Saved data entries:
___

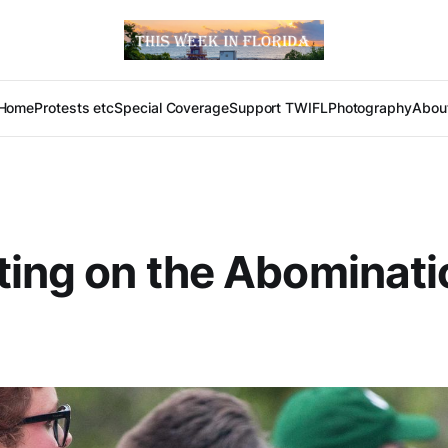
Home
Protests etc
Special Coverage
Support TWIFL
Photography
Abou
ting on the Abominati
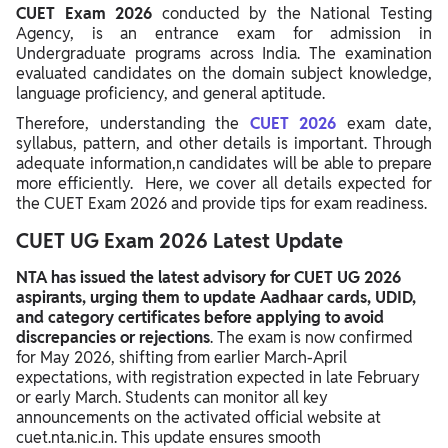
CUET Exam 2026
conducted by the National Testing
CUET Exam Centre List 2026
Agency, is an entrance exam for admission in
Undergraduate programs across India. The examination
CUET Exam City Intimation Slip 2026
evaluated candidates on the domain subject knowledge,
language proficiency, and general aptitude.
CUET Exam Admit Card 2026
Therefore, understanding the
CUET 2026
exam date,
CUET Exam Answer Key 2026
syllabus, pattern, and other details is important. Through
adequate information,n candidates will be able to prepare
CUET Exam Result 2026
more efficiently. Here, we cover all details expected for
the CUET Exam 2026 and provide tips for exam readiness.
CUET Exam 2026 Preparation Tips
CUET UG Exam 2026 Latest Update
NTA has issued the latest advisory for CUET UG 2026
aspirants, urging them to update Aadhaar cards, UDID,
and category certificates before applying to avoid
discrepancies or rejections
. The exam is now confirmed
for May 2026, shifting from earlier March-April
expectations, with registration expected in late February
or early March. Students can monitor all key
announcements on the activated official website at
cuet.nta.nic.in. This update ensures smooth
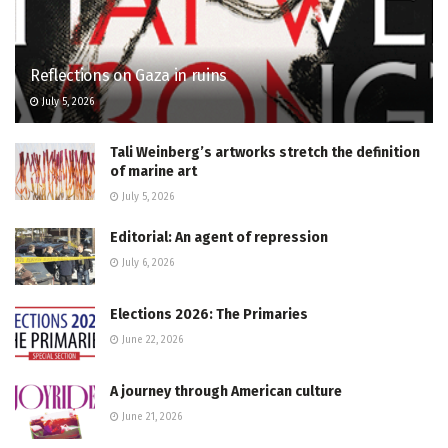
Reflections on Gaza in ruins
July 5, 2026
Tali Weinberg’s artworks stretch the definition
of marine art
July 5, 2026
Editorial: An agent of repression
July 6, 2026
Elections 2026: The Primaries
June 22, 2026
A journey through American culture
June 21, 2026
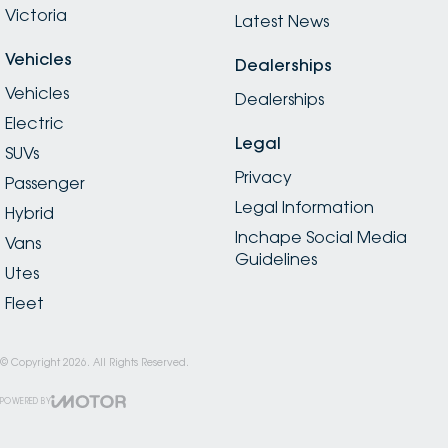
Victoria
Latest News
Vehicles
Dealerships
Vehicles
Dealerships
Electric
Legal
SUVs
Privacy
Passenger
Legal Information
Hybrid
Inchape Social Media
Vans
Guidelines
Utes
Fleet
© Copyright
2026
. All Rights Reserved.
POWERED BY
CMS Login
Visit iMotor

___

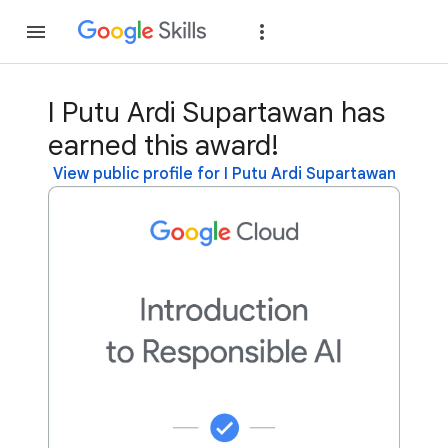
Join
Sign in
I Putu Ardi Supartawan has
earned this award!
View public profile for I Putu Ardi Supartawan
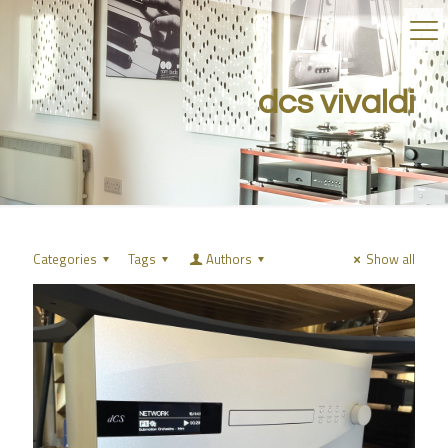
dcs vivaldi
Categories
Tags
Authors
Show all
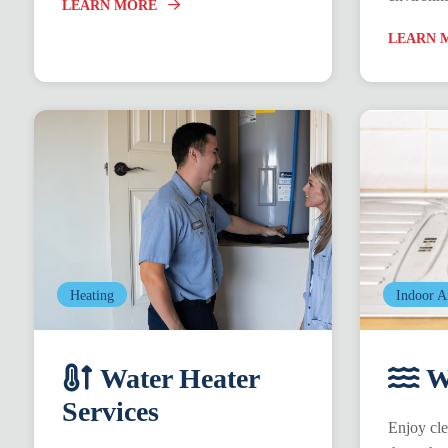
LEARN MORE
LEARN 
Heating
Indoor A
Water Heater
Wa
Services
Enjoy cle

___

Among the lines above, the one with "June 21, 2026" opens the part to repeat and the one with "Visit iMotor" closes it; repeat only that part exactly, with no pictures.

* [Output]
June 21, 2026
Victoria
Latest News
Vehicles
Dealerships
Vehicles
Dealerships
Electric
Legal
SUVs
Privacy
Passenger
Legal Information
Hybrid
Inchape Social Media
Vans
Guidelines
Utes
Fleet
© Copyright
2026
. All Rights Reserved.
POWERED BY
CMS Login
Visit iMotor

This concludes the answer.